Re: expand: Do not quote backslashes in unquoted parameter expansion

2018-03-27 Thread Harald van Dijk

On 27/03/2018 17:14, Herbert Xu wrote:

On Tue, Mar 27, 2018 at 02:57:12PM +0200, Harald van Dijk wrote:


That's a good point and wouldn't have too much of an impact on performance
of existing scripts. BTW, that means both expandmeta()'s metachars variable,
and expmeta()'s

   if (metaflag == 0 || lstat64(expdir, ) >= 0)

optimisation. You already got rid of the latter in your patch to prevent
buffer overflows.


No the purpose of this metaflag check is to bypass the lstat call.
My patch simply made it bypass the call by returning earlier.


Oh, right.


It is not relevant to whether we include backslash as a metacharacter.


I was thinking about not making backslashes set metaflag in expmeta(): 
when the pathname component doesn't include *, ?, or [, but does include 
backslashes, then the if (metaflag == 0) block could handle that as long 
as it performs the lstat64() check unconditionally. There's no need to 
go through the opendir()/readdir()/closedir() path for that case. Since 
expmeta() is bypassed for words not containing any potentially-magic 
characters, the impact might be small enough.


Regardless of whether metaflag is set, it would mean things like 'set 
"["' would start hitting the FS unnecessarily, if I understand 
correctly: the preglob()-expanded pattern is '\[', and expmeta() can no 
longer tell this apart from $v where v='\[' where a FS check would be 
required.


Perhaps preglob() should just be avoided, and expmeta() taught to 
respect both '\\' and CTLESC. '\\' would be a metacharacter and require 
a FS hit, CTLESC wouldn't require it. This would also avoid some memory 
allocations.



In regular /d\ev that doesn't come from a variable, the backslash will have
been replaced by CTLESC, but it's not necessary to treat CTLESC as a
metacharacter: in that case, either there's a match and pathname expansion
produces /dev, or there's no match and quote removal produces /dev, so the
optimisation is still valid. It'd only affect backslashes that come from a
variable, so it's very limited in scope.


For the case where the backslash came from the parser, the CTLESC
would have already been removed by preglob so there should be no
difference.


if (!strpbrk(str->text, metachars))
goto nometa;

in expandmeta() is done before preglob() is called. Here, it is still 
not necessary to include CTLESC.

---*---

Exercise instructions -
• 1. Answer these questions about the thread:
(a) Which three characters are listed in the sentence that begins "I was thinking about not making backslashes set metaflag"?
(b) In a regular /d\ev that doesn't come from a variable, what does the backslash get replaced by?
(c) Is the strpbrk() check in expandmeta() done before or after preglob() is called?
• 2. Print the part of the thread starting at "On Tue, Mar" and ending at "buffer overflows.".

---*---

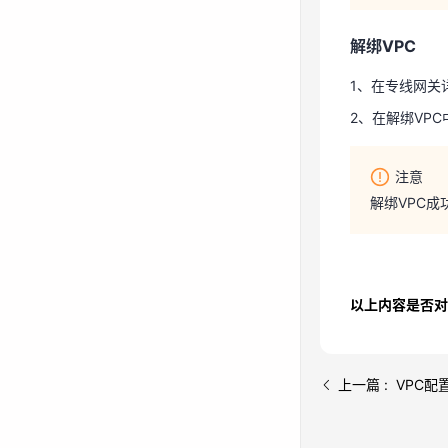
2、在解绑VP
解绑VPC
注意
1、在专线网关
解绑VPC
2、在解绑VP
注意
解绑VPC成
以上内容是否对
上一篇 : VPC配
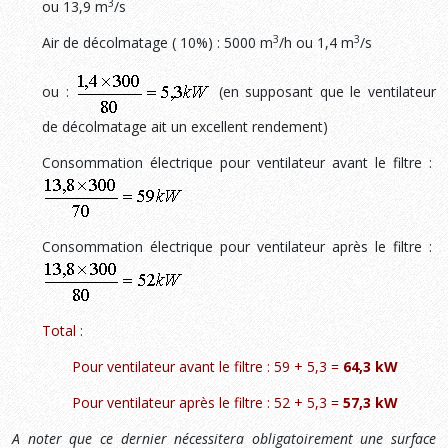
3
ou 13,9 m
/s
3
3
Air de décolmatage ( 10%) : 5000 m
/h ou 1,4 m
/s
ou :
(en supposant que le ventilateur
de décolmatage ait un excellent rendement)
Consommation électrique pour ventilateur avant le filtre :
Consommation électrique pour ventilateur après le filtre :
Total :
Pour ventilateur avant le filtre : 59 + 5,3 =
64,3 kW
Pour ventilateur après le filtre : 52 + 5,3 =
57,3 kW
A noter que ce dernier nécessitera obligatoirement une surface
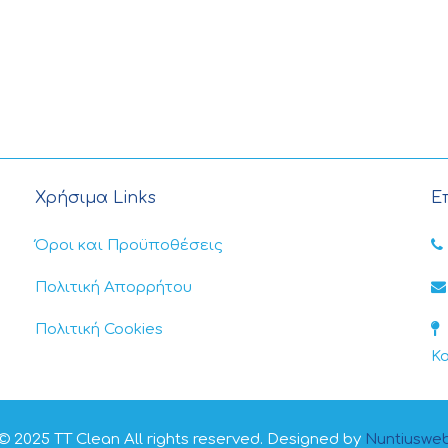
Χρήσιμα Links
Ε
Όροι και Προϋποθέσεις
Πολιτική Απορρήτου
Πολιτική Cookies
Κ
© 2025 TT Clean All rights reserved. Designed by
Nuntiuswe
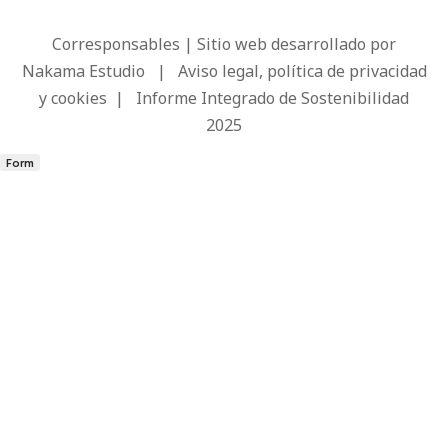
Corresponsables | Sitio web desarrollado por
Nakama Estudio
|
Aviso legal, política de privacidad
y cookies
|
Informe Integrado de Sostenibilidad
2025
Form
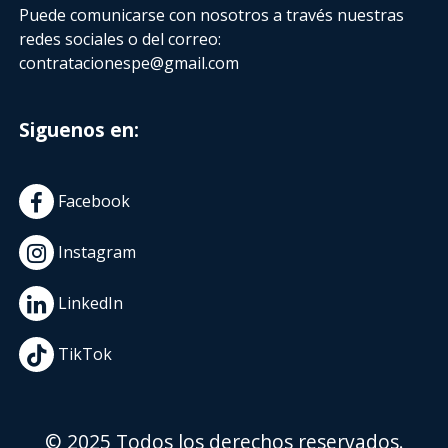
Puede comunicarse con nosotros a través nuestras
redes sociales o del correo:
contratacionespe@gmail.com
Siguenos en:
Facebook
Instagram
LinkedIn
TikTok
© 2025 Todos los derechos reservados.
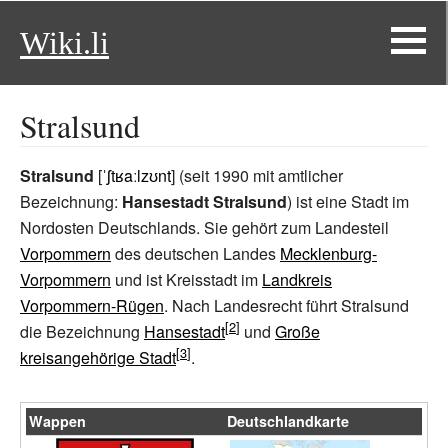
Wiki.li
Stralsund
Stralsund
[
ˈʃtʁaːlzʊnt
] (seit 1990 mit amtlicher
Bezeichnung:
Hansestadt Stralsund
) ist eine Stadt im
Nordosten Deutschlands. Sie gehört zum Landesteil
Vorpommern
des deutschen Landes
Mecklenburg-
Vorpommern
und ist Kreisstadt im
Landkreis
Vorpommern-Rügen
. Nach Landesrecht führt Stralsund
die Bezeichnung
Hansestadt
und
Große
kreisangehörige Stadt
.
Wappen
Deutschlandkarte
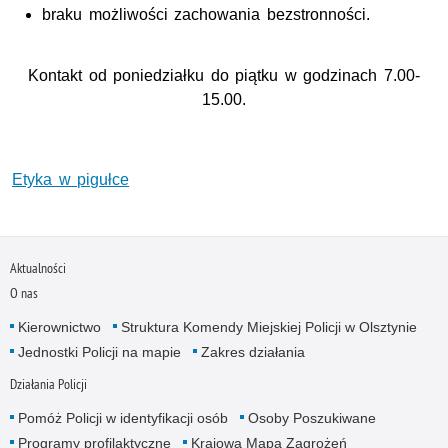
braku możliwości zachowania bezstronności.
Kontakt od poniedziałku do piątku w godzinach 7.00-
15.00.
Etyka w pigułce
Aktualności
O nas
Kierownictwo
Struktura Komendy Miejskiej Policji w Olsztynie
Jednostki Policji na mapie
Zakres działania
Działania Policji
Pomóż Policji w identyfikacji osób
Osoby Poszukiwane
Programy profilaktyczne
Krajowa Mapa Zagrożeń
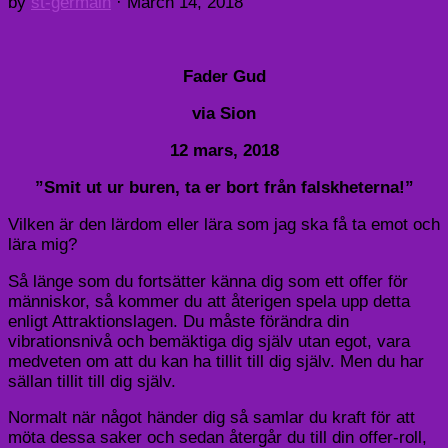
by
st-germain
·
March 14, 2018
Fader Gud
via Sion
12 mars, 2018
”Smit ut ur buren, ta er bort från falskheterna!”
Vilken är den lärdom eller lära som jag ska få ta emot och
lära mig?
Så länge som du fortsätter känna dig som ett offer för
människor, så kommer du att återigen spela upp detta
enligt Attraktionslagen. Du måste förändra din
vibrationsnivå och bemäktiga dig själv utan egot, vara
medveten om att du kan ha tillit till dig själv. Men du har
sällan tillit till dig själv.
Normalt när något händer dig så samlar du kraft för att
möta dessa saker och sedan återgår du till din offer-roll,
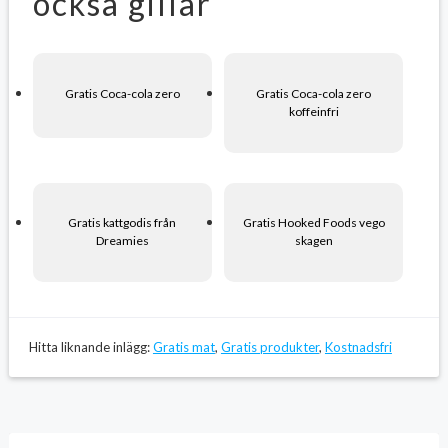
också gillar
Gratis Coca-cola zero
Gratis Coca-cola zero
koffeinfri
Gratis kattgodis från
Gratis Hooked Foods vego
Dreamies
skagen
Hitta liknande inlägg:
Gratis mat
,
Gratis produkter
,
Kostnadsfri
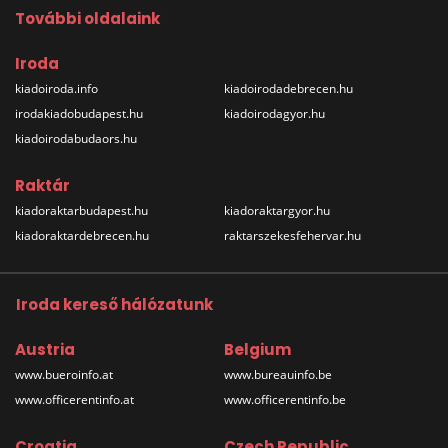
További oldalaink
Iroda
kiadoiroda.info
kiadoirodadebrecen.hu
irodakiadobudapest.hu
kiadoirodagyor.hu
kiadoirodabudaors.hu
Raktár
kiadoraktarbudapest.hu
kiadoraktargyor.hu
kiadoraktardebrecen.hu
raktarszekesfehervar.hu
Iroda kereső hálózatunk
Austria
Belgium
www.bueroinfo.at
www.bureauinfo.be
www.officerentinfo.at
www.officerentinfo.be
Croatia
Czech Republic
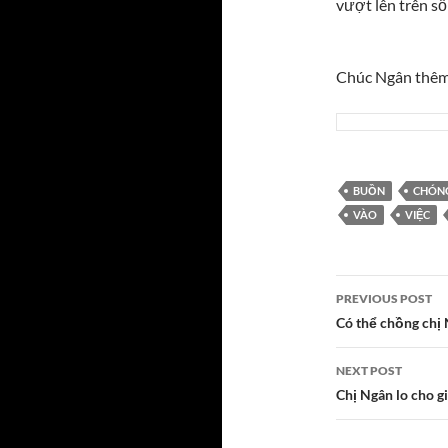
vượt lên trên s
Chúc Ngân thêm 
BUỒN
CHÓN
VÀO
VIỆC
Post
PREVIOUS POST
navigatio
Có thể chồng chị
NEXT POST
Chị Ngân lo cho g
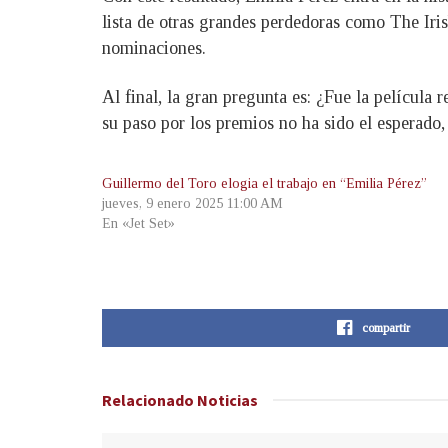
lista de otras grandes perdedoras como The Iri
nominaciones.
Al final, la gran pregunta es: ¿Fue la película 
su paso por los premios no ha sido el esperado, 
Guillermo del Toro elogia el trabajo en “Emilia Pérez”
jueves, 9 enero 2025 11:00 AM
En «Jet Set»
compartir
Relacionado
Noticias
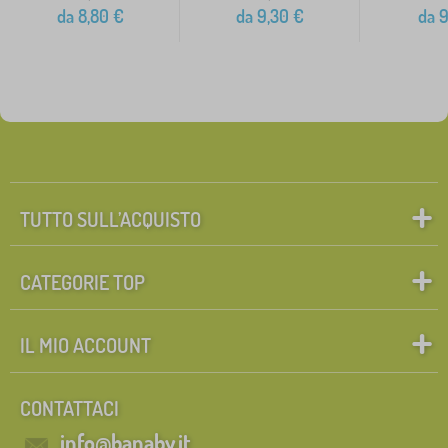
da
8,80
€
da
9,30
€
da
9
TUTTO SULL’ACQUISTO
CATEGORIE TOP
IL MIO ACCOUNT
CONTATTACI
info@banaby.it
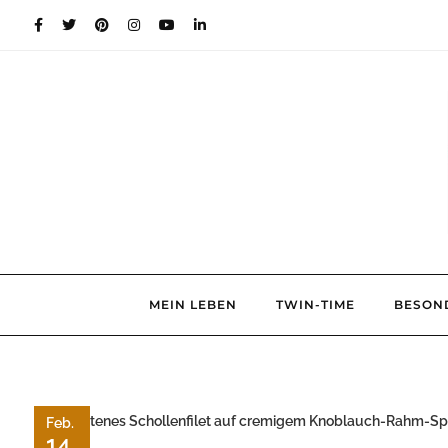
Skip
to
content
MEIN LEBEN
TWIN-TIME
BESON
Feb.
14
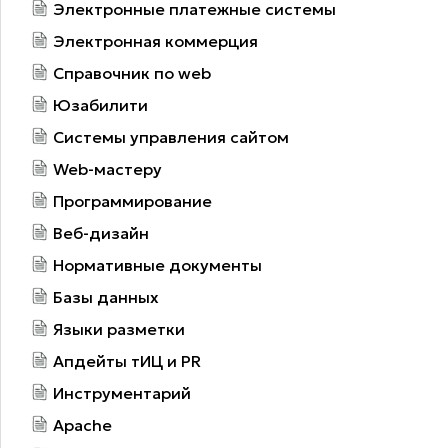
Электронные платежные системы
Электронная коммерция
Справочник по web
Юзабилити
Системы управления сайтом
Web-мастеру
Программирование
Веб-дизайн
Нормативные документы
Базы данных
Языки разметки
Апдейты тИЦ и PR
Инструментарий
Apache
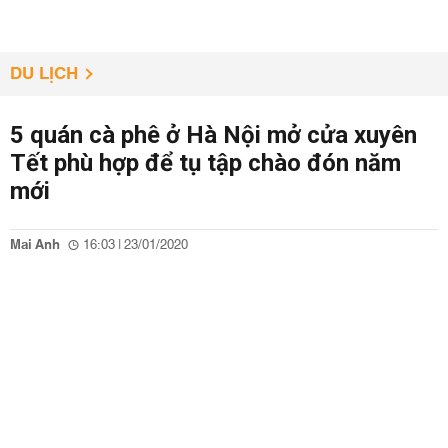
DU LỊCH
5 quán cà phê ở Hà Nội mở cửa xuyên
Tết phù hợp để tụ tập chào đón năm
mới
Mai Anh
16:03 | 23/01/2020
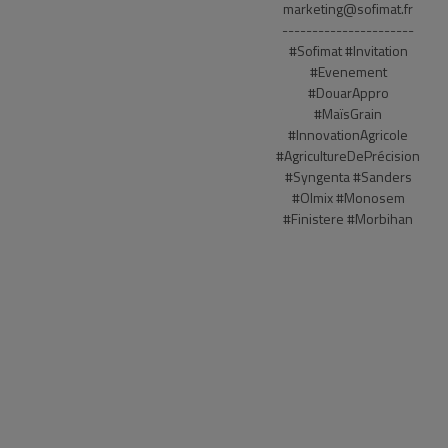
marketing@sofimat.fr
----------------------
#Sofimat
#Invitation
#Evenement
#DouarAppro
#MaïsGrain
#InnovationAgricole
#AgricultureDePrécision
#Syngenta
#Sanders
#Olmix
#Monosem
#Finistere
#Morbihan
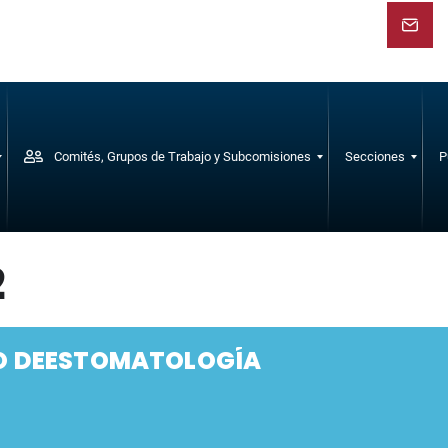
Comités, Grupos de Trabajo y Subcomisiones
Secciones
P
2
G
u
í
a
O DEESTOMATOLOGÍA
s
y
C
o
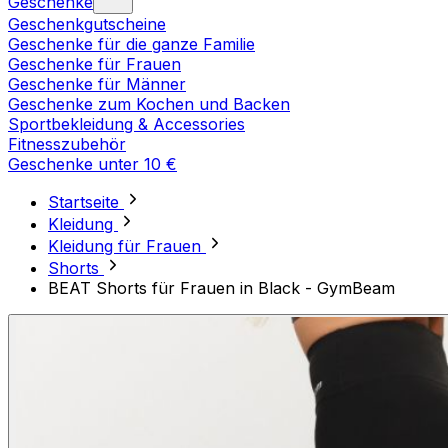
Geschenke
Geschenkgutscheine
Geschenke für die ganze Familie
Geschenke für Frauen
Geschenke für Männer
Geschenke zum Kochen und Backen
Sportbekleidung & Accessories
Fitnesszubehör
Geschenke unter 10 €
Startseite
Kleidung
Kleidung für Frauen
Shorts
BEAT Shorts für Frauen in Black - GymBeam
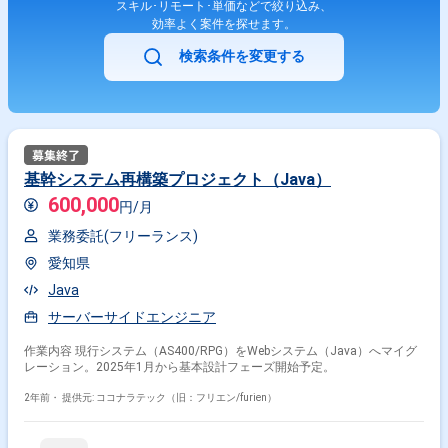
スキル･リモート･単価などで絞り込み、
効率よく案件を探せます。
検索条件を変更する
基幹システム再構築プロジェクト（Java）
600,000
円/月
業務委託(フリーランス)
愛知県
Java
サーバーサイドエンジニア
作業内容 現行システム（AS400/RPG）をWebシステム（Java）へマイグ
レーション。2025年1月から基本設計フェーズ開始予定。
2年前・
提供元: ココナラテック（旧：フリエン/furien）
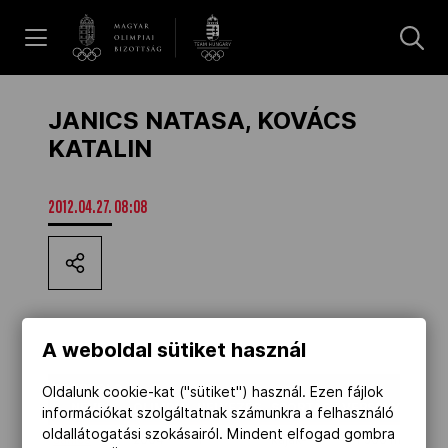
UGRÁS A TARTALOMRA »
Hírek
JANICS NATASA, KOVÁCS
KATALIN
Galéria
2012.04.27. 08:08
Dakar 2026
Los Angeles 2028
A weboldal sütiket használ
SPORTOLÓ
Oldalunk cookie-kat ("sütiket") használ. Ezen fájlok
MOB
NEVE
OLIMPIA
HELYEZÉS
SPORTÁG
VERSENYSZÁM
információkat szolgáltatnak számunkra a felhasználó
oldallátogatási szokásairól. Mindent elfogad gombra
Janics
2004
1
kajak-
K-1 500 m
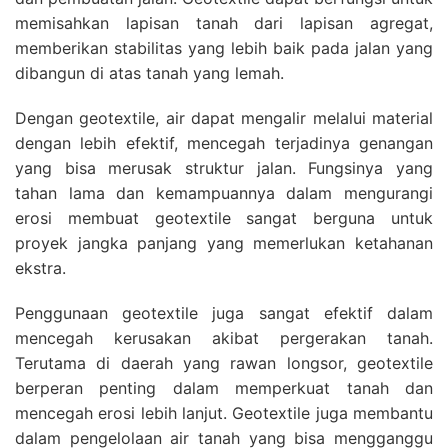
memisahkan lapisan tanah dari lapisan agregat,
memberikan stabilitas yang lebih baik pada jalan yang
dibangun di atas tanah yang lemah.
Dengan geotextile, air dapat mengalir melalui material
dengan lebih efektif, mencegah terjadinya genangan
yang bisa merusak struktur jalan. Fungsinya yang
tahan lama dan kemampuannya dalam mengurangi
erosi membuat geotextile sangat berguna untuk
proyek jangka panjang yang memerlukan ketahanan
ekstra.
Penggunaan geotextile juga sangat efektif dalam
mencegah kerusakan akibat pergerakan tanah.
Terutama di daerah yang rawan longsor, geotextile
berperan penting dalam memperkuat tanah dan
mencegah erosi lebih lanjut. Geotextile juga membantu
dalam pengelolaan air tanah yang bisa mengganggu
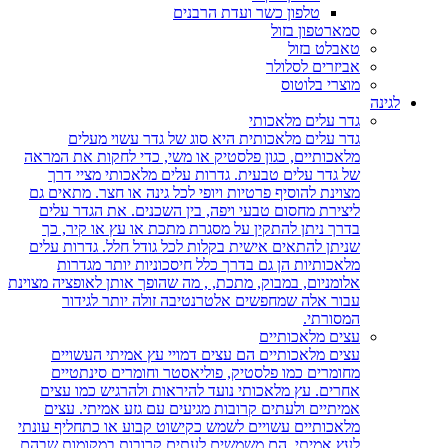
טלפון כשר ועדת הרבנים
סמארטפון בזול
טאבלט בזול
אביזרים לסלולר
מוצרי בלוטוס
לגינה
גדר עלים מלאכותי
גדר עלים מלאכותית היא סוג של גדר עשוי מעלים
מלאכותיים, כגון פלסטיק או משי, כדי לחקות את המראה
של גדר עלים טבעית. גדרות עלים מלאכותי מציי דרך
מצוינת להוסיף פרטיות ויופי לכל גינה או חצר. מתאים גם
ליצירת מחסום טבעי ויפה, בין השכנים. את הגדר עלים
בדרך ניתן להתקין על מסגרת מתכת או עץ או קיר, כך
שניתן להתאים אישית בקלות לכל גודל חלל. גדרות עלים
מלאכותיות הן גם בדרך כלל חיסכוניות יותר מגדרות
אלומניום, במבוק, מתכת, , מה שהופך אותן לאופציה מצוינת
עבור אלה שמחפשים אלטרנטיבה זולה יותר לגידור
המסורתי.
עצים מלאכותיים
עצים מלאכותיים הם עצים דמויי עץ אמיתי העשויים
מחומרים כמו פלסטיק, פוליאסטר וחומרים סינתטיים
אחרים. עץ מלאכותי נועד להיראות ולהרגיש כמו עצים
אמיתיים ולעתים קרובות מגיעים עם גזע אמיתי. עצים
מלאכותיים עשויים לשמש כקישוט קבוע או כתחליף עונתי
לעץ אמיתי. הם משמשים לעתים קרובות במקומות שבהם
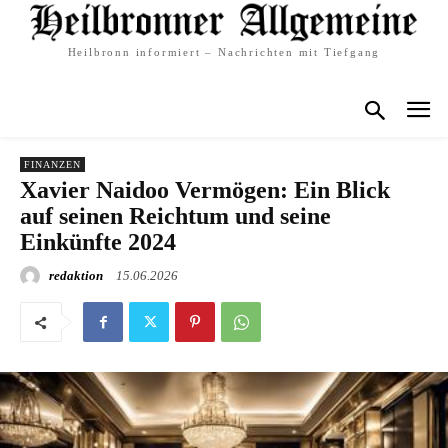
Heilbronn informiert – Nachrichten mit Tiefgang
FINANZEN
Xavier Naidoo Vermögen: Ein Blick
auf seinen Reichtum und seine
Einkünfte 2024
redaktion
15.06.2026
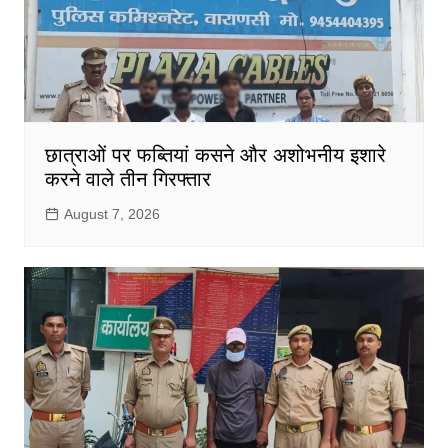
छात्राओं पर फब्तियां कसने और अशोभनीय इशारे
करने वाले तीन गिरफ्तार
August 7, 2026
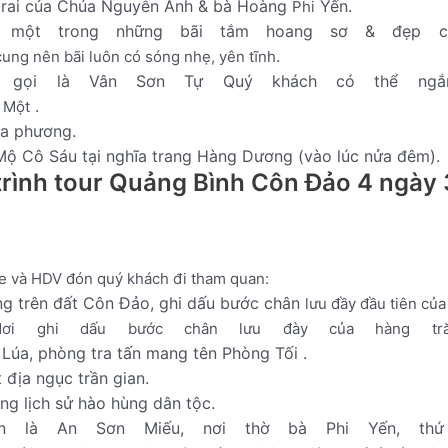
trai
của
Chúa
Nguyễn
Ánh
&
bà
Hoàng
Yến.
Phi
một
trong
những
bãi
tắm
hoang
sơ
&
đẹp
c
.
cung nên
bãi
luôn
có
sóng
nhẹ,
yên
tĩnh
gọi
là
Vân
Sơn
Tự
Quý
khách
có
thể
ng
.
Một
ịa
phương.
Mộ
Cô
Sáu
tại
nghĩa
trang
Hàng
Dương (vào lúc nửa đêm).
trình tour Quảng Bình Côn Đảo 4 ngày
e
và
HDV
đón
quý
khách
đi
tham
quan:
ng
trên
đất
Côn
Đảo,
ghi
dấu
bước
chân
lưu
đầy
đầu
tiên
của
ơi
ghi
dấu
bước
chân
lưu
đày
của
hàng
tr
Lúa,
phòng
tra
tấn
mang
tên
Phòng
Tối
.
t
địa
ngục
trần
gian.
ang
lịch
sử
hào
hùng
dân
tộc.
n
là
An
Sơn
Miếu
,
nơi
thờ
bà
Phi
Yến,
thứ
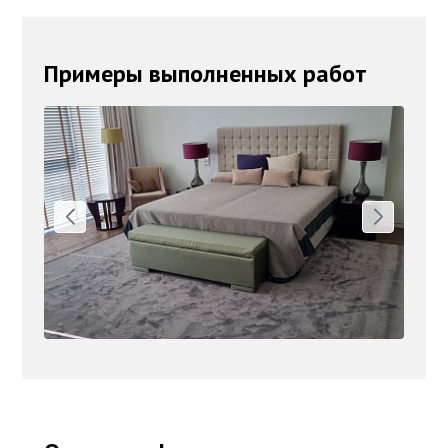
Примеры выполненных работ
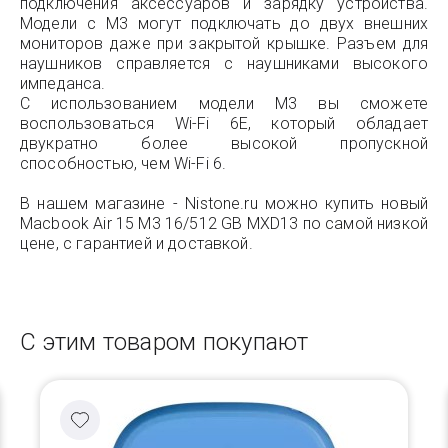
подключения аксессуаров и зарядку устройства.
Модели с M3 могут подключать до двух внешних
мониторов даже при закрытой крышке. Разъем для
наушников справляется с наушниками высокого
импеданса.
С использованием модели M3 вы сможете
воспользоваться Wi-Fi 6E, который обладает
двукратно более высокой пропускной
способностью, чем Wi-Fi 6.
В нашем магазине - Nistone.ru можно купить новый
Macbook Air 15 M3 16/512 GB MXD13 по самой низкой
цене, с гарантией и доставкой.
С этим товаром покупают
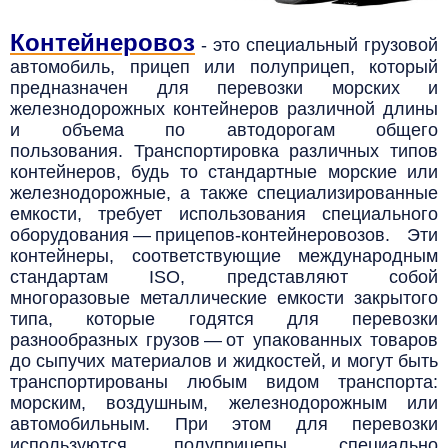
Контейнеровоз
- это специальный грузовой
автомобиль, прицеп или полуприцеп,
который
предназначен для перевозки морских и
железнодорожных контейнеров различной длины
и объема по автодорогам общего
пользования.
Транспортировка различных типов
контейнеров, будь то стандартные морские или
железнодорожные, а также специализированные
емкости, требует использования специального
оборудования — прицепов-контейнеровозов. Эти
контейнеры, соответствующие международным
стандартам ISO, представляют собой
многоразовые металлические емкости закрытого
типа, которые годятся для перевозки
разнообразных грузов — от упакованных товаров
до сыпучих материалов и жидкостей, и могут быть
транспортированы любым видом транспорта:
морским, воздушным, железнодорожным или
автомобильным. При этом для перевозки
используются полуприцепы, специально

---*---

Written responses -
• 1.
(a) *, ?, and [
(b) CTLESC
(c) Before

• 2.
On Tue, Mar 27, 2018 at 02:57:12PM +0200, Harald van Dijk wrote:


That's a good point and wouldn't have too much of an impact on performance
of existing scripts. BTW, that means both expandmeta()'s metachars variable,
and expmeta()'s

   if (metaflag == 0 || lstat64(expdir, ) >= 0)

optimisation. You already got rid of the latter in your patch to prevent
buffer overflows.